3) Le montagne e i paesaggi unici della Provenza
Le montagne dell'Alta Provenza non sono soltanto uno sfondo, una cornice, ma diventano un altro personaggio del film. Mathyas si confronta con questo favoloso scenario, benevolo ma allo stesso tempo aspro se non addirittura violento, perché esistono i predatori, le avversità climatiche, la durezza delle salite e il perenne rischio di epidemie tra gli animali. Mathyas raggiunge l'agognato paradiso che è meta della transumanza, ed è là che entra in simbiosi con il gregge, abbracciando con lo sguardo il panorama mozzafiato e abbandonandosi al ritmo della terra e al respiro del vento. In queste meravigliose sequenze, Sophie Deraspe riesce a far vivere allo spettatore un'esperienza sensoriale totalizzante: attraverso l'uso sapiente della luce naturale, splendide panoramiche e una sapiente resa dei suoni della natura. Con il bel tempo e con la pioggia, siamo sempre con Mathyas, Elise e le 800 pecore di cui si prendono cura insieme a un fedele cane-pastore, che si è congiunto ai due strada facendo.
4) Un potente invito a ripensare il nostro rapporto con la natura
"Un giorno scriverò il mio manuale del pastore" - dice fra sé e sé Mathyas all'inizio della sua avventura esistenziale, che potremmo certamente considerare un romanzo di formazione. Il protagonista (e attraverso di lui il film) si interroga su cosa significhi un ritorno alla natura, per rendersi conto che il suo nuovo lavoro, legato com'è alla vita e alla morte, è metafora di un'esistenza più concreta. Sophie Deraspe, inoltre, riflette sulla fine del pastoralismo e fa dire a un anziano pastore: "L'agricoltura industriale ha distrutto tutto". Fino alle Montagne sposa l'ecologismo, mettendo l'accento sulle pericolose conseguenze del riscaldamento globale, vera e propria minaccia per la terra e i suoi frutti. Infine il film denuncia la crisi di valori del mondo globalizzato, compreso il suo consumismo esasperato. Il film, in questo senso, ci ricorda che viviamo in una società "liquida".

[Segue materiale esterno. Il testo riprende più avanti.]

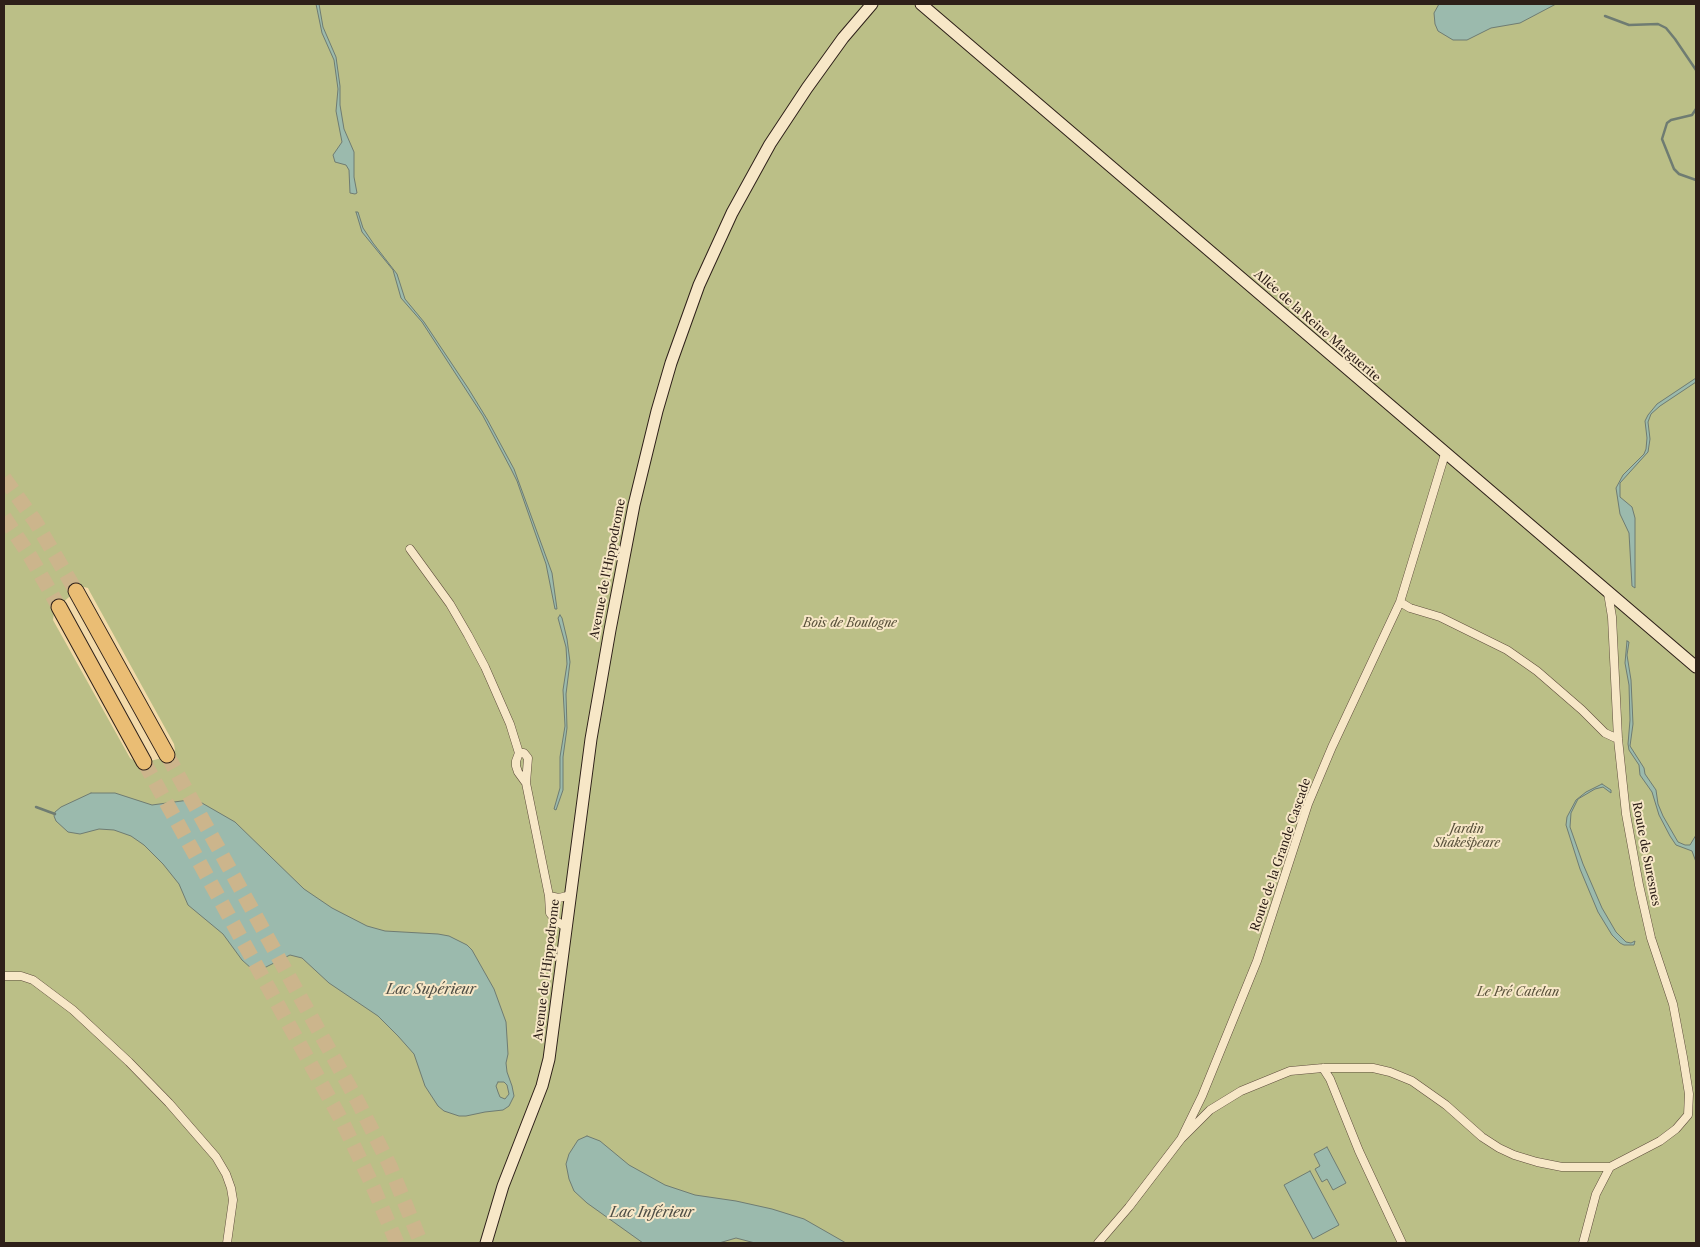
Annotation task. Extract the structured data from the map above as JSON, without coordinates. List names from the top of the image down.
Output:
{
  "streets": {
    "main road": ["Allée de la Reine Marguerite", "Avenue de l'Hippodrome"],
    "street": ["Route de Suresnes", "Route de la Grande Cascade"]
  },
  "crossings": [
    ["Allée de la Reine Marguerite", "Route de Suresnes"],
    ["Allée de la Reine Marguerite", "Route de la Grande Cascade"]
  ],
  "water": ["Lac Supérieur", "Lac Inférieur"],
  "parks": ["Bois de Boulogne", "Jardin Shakespeare", "Le Pré Catelan"]
}
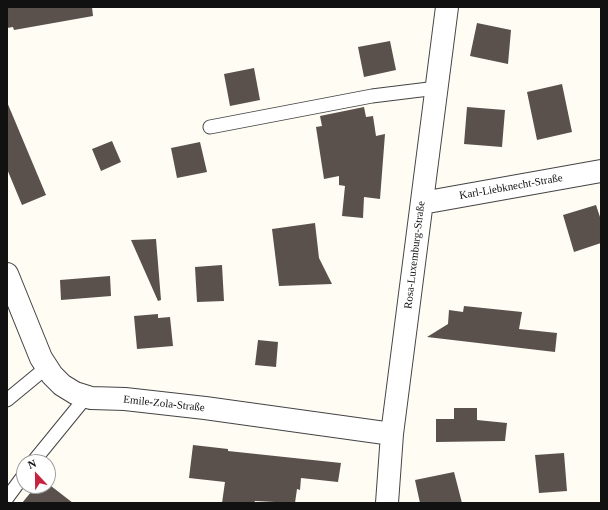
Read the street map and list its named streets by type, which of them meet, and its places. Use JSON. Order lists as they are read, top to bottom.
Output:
{
  "streets": {
    "street": ["Karl-Liebknecht-Straße", "Rosa-Luxemburg-Straße", "Emile-Zola-Straße"]
  },
  "crossings": [
    ["Karl-Liebknecht-Straße", "Rosa-Luxemburg-Straße"],
    ["Rosa-Luxemburg-Straße", "Emile-Zola-Straße"]
  ],
  "north": "top"
}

5) I riconoscimenti della critica internazionale
Dopo essere stato presentato al Toronto International Film Festival 2024, dove ha vinto il premio per il Miglior Film Canadese, Fino alle Montagne ha avuto la sua anteprima nazionale al 73° Trento Film Festival 2025, dove è stato molto apprezzato come mirabile esempio di cinema di montagna. Che sia un'epopea, una storia di sradicamento e ricostruzione o la cronaca di una ricerca di una nuova identità, il film sa parlare al cuore degli spettatori, di qualsiasi paese essi siano, il che ci porta ancora una volta a dire che davvero i temi trattati sono universali, così come il senso di pace misto a stupore che trasmettono, a chi li sa "ascoltare", compresi i grandi spazi fra la volta celeste e la terra.